─── Task material

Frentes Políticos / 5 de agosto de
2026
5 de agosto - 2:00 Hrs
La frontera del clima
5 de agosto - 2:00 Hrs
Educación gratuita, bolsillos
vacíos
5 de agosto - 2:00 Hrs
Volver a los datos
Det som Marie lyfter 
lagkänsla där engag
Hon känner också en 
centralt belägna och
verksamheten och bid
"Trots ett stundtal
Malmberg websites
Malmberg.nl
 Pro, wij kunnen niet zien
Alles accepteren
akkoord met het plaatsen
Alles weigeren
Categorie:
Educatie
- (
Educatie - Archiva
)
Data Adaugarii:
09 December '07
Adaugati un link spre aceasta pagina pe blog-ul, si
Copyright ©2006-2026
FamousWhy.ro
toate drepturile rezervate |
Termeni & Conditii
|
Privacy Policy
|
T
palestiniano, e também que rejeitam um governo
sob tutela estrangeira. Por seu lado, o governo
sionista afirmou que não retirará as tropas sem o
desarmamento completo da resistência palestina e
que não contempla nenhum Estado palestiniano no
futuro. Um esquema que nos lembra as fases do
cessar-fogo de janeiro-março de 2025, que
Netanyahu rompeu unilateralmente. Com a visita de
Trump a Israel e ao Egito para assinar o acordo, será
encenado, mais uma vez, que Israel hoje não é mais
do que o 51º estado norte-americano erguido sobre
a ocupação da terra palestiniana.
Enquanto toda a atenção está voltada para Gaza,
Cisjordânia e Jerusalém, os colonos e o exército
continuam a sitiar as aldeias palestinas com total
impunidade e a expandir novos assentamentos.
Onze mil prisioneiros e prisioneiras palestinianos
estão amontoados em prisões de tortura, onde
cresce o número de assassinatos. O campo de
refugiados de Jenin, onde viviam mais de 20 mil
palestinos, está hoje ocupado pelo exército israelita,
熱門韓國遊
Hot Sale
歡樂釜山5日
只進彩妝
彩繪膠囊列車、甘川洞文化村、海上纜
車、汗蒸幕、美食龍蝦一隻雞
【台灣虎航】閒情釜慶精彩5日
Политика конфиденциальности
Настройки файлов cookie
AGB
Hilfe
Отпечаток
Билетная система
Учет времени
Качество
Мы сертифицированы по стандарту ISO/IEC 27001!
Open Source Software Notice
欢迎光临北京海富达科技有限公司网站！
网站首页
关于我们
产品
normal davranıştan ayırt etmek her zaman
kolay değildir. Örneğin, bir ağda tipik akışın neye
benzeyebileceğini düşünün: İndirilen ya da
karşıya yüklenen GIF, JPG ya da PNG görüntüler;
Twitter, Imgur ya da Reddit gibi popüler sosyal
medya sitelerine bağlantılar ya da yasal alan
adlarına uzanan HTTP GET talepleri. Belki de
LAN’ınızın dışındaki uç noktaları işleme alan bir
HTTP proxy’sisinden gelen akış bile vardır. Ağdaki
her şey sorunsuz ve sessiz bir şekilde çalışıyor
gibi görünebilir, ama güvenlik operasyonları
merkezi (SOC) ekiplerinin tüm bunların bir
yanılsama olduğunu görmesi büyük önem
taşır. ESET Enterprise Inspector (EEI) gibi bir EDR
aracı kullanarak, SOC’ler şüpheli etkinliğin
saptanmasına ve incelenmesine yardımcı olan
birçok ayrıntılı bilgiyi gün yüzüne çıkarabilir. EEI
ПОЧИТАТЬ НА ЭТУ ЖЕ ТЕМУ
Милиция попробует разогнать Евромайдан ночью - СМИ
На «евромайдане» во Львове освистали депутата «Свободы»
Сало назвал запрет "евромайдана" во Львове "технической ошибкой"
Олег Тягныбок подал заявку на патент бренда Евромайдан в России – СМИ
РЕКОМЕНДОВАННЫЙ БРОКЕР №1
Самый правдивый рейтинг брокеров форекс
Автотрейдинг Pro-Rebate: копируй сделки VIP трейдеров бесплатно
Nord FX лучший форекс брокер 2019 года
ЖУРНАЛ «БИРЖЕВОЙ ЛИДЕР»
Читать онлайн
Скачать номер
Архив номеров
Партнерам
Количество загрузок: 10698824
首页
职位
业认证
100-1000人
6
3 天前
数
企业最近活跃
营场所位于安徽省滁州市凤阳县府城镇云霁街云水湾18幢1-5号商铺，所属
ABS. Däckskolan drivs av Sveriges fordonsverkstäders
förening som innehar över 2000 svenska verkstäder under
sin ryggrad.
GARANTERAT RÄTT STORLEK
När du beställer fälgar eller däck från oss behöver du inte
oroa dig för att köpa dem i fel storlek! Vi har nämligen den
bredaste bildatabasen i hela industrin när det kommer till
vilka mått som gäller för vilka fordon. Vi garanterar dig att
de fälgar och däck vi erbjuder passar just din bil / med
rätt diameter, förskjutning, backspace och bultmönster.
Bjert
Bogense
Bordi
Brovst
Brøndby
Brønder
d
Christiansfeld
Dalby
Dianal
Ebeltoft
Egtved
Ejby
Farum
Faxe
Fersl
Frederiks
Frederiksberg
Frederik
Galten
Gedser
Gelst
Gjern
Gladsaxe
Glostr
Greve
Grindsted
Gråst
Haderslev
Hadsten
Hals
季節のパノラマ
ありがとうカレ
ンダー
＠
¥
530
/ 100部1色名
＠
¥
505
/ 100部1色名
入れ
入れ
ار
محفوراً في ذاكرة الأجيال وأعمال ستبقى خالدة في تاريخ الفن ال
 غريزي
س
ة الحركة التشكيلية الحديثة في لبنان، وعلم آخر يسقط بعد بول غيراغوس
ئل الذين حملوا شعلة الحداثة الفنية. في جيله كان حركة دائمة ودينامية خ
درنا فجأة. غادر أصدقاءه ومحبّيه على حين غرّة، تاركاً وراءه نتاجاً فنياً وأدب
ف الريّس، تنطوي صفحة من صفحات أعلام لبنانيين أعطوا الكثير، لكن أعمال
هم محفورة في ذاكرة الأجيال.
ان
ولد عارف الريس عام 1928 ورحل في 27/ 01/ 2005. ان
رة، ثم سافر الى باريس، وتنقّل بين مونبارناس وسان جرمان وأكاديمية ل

──────

Locate every line in the items above that contains the string "الأجيال", treating uppercase and lowercase as different, and copy each of those lines.

Response to the task >>
محفوراً في ذاكرة الأجيال وأعمال ستبقى خالدة في تاريخ الفن ال
هم محفورة في ذاكرة الأجيال.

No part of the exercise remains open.